=== Exercise prompt ===
Where the records below show a line containing "диетически...", start copying; end with the line containing "Madrid ! Et", and copy it too.

=== Data for review ===

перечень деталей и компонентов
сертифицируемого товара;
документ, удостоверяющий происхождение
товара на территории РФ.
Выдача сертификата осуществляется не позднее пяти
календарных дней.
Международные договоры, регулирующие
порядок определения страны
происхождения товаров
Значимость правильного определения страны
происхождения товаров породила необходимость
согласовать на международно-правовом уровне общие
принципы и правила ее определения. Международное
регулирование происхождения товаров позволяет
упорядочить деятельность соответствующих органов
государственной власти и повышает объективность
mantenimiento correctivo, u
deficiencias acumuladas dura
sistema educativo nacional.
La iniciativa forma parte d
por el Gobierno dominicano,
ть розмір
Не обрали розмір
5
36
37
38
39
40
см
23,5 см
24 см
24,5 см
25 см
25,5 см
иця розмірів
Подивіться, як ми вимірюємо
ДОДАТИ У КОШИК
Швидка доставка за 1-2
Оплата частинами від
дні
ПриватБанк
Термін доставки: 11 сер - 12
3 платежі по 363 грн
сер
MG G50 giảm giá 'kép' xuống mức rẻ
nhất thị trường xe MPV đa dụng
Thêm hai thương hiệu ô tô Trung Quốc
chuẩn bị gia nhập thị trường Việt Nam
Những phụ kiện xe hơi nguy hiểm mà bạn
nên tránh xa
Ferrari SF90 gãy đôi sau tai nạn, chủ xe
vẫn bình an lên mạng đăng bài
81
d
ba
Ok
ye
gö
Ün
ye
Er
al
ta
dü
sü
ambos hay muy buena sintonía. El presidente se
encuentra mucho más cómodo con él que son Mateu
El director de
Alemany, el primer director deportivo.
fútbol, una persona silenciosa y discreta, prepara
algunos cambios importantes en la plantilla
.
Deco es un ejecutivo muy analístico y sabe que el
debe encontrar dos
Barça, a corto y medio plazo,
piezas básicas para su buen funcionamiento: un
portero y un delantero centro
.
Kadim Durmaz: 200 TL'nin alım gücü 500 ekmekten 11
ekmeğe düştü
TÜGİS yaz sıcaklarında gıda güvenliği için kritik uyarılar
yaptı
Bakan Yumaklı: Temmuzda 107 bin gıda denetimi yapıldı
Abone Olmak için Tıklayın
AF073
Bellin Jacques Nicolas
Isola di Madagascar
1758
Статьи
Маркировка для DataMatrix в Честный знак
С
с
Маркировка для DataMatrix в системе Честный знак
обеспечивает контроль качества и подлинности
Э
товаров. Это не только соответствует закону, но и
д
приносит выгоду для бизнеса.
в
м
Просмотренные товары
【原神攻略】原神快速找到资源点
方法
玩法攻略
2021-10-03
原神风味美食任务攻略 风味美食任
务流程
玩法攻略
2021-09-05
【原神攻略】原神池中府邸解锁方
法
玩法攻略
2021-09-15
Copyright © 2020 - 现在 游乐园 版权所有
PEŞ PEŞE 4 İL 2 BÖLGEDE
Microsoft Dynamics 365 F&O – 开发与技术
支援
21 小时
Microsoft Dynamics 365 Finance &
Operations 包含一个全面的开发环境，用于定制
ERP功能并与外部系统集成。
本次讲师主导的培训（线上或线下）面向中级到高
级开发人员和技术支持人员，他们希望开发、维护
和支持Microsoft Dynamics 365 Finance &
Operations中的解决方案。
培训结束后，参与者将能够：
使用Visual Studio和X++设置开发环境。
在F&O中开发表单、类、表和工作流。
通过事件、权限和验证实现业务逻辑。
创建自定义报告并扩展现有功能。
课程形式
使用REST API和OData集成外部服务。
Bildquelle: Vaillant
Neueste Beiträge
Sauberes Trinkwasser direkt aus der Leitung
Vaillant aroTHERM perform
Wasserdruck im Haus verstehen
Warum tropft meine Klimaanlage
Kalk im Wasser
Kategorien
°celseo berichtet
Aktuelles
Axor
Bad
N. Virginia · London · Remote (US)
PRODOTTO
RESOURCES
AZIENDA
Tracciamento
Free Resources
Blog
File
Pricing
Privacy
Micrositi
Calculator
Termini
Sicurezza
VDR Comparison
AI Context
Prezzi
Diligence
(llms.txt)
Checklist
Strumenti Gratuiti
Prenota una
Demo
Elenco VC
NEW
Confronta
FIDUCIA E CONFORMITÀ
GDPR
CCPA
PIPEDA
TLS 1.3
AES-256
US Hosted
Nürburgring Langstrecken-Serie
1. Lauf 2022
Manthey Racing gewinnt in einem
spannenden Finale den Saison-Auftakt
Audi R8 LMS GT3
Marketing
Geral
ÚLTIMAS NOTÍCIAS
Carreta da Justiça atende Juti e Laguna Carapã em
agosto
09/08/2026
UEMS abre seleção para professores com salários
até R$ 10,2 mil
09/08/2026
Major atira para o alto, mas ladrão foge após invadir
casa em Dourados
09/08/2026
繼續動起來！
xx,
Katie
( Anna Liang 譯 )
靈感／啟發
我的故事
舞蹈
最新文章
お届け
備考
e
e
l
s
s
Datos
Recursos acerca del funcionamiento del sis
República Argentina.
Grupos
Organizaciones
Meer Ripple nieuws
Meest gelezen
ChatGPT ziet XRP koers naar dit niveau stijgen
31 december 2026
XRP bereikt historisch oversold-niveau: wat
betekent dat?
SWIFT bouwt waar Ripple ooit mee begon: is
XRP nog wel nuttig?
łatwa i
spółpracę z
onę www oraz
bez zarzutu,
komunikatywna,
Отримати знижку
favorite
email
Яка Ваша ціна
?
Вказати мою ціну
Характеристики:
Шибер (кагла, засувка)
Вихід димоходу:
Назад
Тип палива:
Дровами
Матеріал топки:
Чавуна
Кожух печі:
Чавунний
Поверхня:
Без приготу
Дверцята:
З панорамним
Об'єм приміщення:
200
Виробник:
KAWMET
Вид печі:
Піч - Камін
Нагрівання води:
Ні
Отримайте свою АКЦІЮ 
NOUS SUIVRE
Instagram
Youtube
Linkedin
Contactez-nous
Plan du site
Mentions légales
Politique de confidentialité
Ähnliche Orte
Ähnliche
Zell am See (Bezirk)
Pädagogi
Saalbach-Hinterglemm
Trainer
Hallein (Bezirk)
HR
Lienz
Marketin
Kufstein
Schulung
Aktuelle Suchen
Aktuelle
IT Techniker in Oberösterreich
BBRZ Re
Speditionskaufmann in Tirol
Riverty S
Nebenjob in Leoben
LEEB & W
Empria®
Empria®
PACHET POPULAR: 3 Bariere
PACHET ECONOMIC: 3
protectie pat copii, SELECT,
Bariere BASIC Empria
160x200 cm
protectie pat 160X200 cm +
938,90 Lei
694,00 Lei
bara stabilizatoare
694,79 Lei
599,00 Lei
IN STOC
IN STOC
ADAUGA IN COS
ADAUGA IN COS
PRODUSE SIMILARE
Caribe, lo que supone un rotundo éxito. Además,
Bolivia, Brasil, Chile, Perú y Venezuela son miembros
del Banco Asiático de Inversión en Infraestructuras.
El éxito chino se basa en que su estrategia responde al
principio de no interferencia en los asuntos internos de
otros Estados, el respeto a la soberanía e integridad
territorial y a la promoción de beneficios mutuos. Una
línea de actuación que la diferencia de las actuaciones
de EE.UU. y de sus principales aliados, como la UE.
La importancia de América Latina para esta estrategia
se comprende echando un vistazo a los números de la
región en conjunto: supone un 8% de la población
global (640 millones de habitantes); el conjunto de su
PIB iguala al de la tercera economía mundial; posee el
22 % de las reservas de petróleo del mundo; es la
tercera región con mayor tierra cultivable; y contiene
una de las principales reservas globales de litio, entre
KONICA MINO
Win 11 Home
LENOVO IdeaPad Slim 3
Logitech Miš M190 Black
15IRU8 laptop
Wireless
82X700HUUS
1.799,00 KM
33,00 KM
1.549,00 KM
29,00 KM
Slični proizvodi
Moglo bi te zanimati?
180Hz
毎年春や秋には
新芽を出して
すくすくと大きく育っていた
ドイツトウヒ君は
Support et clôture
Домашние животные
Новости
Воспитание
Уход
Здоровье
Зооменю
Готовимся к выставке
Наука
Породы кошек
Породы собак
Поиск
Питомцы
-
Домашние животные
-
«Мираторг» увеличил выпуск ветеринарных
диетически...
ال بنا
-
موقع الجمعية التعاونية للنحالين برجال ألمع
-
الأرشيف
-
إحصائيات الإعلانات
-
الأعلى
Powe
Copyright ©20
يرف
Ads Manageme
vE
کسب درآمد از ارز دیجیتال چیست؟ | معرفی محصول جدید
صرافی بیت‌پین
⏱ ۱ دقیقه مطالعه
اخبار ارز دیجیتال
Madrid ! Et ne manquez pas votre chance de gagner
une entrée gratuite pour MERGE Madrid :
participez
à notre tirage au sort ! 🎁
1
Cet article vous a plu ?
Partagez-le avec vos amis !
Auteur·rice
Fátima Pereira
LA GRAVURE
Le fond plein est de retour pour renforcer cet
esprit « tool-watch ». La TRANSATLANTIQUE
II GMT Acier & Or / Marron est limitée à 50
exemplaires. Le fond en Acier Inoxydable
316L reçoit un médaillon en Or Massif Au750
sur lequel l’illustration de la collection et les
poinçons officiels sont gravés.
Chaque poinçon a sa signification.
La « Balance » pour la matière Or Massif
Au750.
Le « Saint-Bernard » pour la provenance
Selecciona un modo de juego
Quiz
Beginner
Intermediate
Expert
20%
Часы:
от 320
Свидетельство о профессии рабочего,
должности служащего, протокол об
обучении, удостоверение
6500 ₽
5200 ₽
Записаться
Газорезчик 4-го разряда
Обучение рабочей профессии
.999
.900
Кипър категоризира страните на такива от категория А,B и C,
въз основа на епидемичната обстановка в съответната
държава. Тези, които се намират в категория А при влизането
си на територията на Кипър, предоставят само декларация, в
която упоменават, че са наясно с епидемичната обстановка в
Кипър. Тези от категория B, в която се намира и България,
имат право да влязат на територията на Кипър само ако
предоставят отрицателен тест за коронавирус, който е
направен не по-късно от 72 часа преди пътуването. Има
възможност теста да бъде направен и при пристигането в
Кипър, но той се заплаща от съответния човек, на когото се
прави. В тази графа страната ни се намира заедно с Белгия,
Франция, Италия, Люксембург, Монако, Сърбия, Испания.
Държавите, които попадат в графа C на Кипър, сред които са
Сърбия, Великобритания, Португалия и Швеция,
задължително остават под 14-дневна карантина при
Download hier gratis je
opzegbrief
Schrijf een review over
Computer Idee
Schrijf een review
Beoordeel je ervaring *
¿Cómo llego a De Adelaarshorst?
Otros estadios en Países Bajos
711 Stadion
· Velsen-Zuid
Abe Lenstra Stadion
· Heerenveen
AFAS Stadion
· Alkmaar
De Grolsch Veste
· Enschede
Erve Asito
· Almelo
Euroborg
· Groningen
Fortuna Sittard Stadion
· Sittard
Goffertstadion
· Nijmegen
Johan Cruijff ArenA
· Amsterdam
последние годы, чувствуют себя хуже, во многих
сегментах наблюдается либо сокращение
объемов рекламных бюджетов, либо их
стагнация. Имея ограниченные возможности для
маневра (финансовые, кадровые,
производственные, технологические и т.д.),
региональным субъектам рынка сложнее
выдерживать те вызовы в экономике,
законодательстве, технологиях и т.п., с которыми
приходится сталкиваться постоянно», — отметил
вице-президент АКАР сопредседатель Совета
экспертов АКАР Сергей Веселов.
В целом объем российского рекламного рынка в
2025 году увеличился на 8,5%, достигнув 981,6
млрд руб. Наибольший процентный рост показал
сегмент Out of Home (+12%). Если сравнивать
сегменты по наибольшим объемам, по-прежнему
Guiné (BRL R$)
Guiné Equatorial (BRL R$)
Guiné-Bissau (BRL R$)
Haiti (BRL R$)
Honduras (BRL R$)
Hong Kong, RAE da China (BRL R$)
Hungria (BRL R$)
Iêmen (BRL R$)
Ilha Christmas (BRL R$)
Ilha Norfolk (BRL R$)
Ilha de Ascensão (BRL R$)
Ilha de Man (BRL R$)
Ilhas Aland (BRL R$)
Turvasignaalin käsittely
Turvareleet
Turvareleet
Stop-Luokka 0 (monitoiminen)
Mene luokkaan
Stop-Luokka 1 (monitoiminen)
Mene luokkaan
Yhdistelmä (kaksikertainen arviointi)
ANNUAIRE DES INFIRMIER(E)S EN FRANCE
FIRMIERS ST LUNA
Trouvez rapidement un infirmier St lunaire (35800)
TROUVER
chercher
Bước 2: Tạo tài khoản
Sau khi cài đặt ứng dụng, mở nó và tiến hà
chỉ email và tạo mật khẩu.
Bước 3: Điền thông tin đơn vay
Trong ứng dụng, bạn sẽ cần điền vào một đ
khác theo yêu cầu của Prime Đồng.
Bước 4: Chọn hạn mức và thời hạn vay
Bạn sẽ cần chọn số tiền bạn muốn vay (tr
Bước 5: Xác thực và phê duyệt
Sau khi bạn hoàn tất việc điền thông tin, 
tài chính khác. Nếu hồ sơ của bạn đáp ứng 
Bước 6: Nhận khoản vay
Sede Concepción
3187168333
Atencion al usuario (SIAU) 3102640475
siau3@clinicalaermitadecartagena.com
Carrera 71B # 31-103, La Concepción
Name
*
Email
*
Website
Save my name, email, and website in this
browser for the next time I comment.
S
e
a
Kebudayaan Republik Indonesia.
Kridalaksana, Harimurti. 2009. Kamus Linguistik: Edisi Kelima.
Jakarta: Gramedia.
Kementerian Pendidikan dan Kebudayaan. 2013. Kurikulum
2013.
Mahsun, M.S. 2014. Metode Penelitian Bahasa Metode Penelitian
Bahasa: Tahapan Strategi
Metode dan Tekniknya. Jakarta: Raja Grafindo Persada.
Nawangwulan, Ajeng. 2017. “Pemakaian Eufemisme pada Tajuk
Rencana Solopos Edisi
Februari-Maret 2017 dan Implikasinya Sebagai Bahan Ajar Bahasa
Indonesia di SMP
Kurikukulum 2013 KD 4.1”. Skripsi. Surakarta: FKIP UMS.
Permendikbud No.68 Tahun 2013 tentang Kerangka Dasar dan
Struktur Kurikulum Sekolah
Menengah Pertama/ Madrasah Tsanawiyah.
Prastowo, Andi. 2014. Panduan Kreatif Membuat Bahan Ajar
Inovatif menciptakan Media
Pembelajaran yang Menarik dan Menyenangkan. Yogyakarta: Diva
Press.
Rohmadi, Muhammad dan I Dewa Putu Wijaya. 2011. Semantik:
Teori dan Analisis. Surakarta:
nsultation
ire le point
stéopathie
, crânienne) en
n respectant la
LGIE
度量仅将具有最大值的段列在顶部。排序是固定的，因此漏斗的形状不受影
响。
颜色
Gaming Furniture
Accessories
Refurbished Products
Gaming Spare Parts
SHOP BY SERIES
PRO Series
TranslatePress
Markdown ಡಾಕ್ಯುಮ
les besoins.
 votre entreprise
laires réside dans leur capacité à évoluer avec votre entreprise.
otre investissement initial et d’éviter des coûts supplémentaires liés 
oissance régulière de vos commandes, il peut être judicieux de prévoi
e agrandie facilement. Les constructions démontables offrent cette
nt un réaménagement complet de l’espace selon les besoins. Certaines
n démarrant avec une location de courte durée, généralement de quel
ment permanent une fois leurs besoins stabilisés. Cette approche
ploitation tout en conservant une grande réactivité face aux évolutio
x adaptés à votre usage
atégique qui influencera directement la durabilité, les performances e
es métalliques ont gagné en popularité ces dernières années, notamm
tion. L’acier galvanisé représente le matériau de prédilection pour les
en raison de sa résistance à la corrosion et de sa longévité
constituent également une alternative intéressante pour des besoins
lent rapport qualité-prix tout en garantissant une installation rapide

=== Exercise response ===
диетически...
ال بنا
-
موقع الجمعية التعاونية للنحالين برجال ألمع
-
الأرشيف
-
إحصائيات الإعلانات
-
الأعلى
Powe
Copyright ©20
يرف
Ads Manageme
vE
کسب درآمد از ارز دیجیتال چیست؟ | معرفی محصول جدید
صرافی بیت‌پین
⏱ ۱ دقیقه مطالعه
اخبار ارز دیجیتال
Madrid ! Et ne manquez pas votre chance de gagner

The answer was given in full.